# TEXT TO READ start

Factom Harmony Takes On the Mortgage Industry

Factom Harmony Takes On the Mortgage Industry

Already working with the Department of Homeland Security and the Bill & Melinda Gates Foundation to secure records on their blockchain, Factom has now set its sights on the trillion-dollar mortgage industry. Having launched its new Factom Harmony solution in March, the company hopes to attract big banks and host their sensitive mortgage data. By increasing the efficiency of document management, Harmony will allow a seamless transaction process between lenders and brokers, without them having to worry about lost documents, altered agreements or incomplete records.

Built on the Factom Apollo data management solution, which allows users to store and create immutable digital records, Harmony “works with existing imaging or document management solutions to create secure, transparent, unalterable records for final loan documents.” In the process, every file is secured within a blockchain container, locking in the order of the final documentation, recording each person who accesses files and rejecting duplicate documents.

Factom refers to this system as “a perfected digital audit vault” for each specific loan. Thus the core product behind Factom Harmony is called Digital Vault, which locks into time the most important closing documents and gives a complete history of every file from origination to close.

As an all-inclusive solution, Factom Harmony

  • creates a permanent record and index of final loan documents, making audits smooth by reducing quality control, due diligence and review time;

  • reduces costs by creating a single source that organizes the final documentation and provides cryptographic truth that each document is an authentic copy;

  • provides access control to multiple parties that can collaborate under audit conditions and exceptions, and includes an immutable audit trail of all actions on each document in real-time, giving a true history of every loan;

  • opens a secure audit room or due diligence deal room that can be tracked on the Factom blockchain.

According to Peter Kirby, CEO of Factom Inc., “The Harmony solution and the underlying Factom blockchain provide lenders with something that was fundamentally missing from the industry. With Harmony, a lender is able to create a final set of documents for each closed loan.”

Right now, origination of a loan has underlying costs of about $7,500 per loan — up from approximately $2,500 per loan in 2006. The costs have tripled over the last few years as banks have been forced to step up their efforts to be in compliance with new laws.

Factom Harmony addresses many of the redundancy issues associated with these efforts by permanently documenting the process from the moment documents are first created, and then allowing that data to be quickly shared and verified digitally. Having digital records that can be securely shared and verified also speeds up financial institutions’ ability to settle transaction among themselves. Factom does not claim to move money faster, but it does attempt to allow others to have the confidence in the data they are reviewing and thus speed up the processes.

According to Factom, Harmony is the first practical and effective deployment of blockchain technology in the mortgage industry. Through combining blockchain technology, advanced cryptography tools and a digital fingerprint for each document or data file, lenders can securely store and expose individual loan files or documents to various third parties.

# TEXT TO READ end
# MATERIAL start

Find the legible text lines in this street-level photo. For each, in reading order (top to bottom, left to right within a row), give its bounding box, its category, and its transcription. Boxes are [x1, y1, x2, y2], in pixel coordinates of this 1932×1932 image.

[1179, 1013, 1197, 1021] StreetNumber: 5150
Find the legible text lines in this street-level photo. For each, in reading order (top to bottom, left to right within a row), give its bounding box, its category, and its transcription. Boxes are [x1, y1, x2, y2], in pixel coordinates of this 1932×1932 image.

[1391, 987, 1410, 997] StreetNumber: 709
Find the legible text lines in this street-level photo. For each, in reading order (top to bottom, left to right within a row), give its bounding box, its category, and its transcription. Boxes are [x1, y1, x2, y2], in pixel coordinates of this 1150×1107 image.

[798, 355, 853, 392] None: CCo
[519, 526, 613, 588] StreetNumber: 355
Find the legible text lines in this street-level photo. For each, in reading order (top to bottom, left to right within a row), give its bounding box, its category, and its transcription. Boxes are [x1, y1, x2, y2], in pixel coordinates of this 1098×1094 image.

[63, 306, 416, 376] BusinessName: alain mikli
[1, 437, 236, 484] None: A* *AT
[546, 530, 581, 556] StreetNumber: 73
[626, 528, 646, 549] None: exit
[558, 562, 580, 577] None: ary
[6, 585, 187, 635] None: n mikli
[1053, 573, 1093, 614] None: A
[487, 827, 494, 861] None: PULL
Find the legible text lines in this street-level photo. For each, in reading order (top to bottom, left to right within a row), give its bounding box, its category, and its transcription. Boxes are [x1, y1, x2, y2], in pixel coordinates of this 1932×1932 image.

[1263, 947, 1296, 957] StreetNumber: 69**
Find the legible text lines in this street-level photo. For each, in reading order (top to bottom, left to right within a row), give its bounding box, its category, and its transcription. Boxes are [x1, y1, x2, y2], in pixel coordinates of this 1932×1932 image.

# MATERIAL end

**TASKS TO COMPLETE**
1: Do these statements agree with the article on Factom Harmony? For each, answer yes or no and quote the words of the article that decide it: (a) Factom launched Harmony in March; (b) Factom claims that Harmony moves money faster; (c) originating a loan currently costs about $2,500.
2: Extract the passage of the article on Factom Harmony starting at "Right now, origination" and ending at "with new laws.", copied word for word.
This data has no connection to the article on Factom Harmony.

**THE RESULTS**
1:
(a) Yes: "Having launched its new Factom Harmony solution in March"
(b) No: "Factom does not claim to move money faster"
(c) No: "Right now, origination of a loan has underlying costs of about $7,500 per loan"

2:
Right now, origination of a loan has underlying costs of about $7,500 per loan — up from approximately $2,500 per loan in 2006. The costs have tripled over the last few years as banks have been forced to step up their efforts to be in compliance with new laws.